CITATION: Syrowik v. Wheeler, 2021 ONSC 718
COURT FILE NO.: 375/18
SUPERIOR COURT OF JUSTICE – ONTARIO
RE: David & Ursula Syrowik, Applicants
Stella Wheeler & Sheila Diaz, Respondents
BEFORE: George J.
COUNSEL: Analee Baroudi for the Applicants
David Sanders for the Respondents
HEARD: In writing
DATE: January 29, 2021
 On December 18, 2021 I dismissed this Application. The Respondents now seek their costs on a full indemnity basis in the amount of $39,945.14 (inclusive of HST), and disbursements in the amount of $1200.24 (inclusive of HST).

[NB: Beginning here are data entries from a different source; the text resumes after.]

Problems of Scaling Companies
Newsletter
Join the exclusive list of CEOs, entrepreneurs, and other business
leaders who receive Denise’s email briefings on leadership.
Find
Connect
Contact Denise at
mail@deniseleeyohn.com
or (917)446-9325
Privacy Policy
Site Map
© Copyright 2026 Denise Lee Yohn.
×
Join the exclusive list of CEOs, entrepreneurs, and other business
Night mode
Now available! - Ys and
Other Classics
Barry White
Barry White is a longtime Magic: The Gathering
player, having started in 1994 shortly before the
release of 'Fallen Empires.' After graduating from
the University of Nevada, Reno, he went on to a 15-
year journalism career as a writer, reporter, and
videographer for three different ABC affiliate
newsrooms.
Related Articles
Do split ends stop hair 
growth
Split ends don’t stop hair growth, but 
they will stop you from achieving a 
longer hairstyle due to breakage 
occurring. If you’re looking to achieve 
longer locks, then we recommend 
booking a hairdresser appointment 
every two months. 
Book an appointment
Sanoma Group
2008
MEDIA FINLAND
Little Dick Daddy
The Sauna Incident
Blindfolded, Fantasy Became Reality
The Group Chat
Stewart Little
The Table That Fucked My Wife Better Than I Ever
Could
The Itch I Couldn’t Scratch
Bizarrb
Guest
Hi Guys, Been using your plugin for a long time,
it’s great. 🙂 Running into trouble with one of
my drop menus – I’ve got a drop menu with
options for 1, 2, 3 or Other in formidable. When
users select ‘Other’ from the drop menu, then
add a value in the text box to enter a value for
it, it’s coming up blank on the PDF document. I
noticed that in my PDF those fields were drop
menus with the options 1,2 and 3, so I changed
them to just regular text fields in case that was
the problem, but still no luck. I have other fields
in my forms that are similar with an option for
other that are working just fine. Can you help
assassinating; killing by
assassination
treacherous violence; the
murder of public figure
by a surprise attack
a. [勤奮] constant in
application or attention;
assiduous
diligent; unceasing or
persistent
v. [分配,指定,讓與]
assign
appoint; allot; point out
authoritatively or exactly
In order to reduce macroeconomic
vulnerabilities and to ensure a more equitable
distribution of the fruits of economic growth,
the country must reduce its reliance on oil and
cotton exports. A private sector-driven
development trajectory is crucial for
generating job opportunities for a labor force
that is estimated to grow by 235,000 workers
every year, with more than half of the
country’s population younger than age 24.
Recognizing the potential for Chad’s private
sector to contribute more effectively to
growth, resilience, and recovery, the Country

 In support they rely on my comments in the Reasons for Decision and those of Hockin J. who, from the bench, on November 29, 2019, described this proceeding as a “luxury”. Indeed it is. The Respondents characterize this matter as, although trivial, ‘law intensive’ and take the position that some of the Applicants litigation decisions needlessly elevated costs (i.e. retaining an expert when such evidence was unnecessary). Para. (d) of their written cost submissions puts it this way:
It is respectfully submitted that one cannot find a case where the issues were less important: it was a few inches on a fence that blocked a few inches of the sunset for only a small part of the year. These were not important to the court, nor to the Respondents, nor to the municipality. They were important only to the Applicants…
 I couldn’t agree more. The tone, tenor, and substance of the Applicants posture in this litigation (as it relates to the Diaz fence) smacks of, as Respondent counsel put it, “self-centered obsessiveness”. Meaning, the Applicants must reimburse the Respondents for their costs. The question is, how much?
 The Applicants, remarkably in my view, seek their costs in the amount of
$19,881.19 inclusive of HST and disbursements, focussing on the Respondent’s removal of the Wheeler fence (which did encroach on the Applicants property) only after the Application was commenced. Applicant counsel also devoted some time in her written submissions to, in my view,
reiterate the positions she took at the hearing of the Application. For instance, she argues that the Respondents should recover nothing for the period beginning January 1, 2019 and ending December 18, 2020, writing this at para. 6:
[N]o costs should be awarded from January 1, 2019 until the date the decision was rendered on December 18, 2020. The basis for this request is that the Court in its discretion found that it could not exercise its discretion under s. 440 of the Municipal Act absent a finding of unreasonable conduct or bad faith on the part of the Municipality in deciding not to exercise its discretion.
 She goes on to indicate that no court has ever held as such and that, as a result, “it would be unfair to impose costs [against the Applicants] in these circumstances”.
 I am not certain that I entirely grasp this argument. Irrespective of any
disagreement counsel and I might have on the interpretation, meaning and import of s. 440 (which is precisely why litigants argue points of law in the first place and ask courts to weigh in and decide), it cannot be reasonably disputed that the Applicants sought discretionary relief and that I chose not to exercise my discretion in their favour. While I respect Applicant counsel’s reading and interpretation of my reasons, it must be noted that what I clearly rejected was the idea that a ratepayer has a right to relief (as opposed to the independent right to seek what is in effect injunctive relief). Again, these are two very different things, and is an issue that was argued fully and which I resolved in favour of the Respondents.
 For me to have concluded as the Applicants wanted would have rendered irrelevant any consideration beyond the mere contravention of the by-law, which is clearly not the state of the law. Let me put it another way: In this case the municipality (the very entity that created the by-law in question), for articulable and cogent reasons, chose not to enforce it. That, in my view, in the particular circumstances of this case weighed against exercising my discretion to, in effect, stand in the municipality’s stead and take action. Meaning, there is no basis upon which to deny the Respondents their costs for this period, and there is certainly no basis upon which to
award costs to the Applicants.
 Having said that, the Applicants did initially seek the removal of the Wheeler fence – which did encroach on their property – and the Respondents only removed it after this Application was commenced, which means a costs award should reflect this limited measure of success. I say limited as without question the predominant issue in this litigation, and the only one before me, was what to do with the Diaz fence.
 I find that, in all the circumstances and having regard to the factors set out in r.57.01, a fair and reasonable amount for the Respondents to recover is $25,000.00 inclusive of HST
and disbursements, which is what the Applicants are ordered to pay.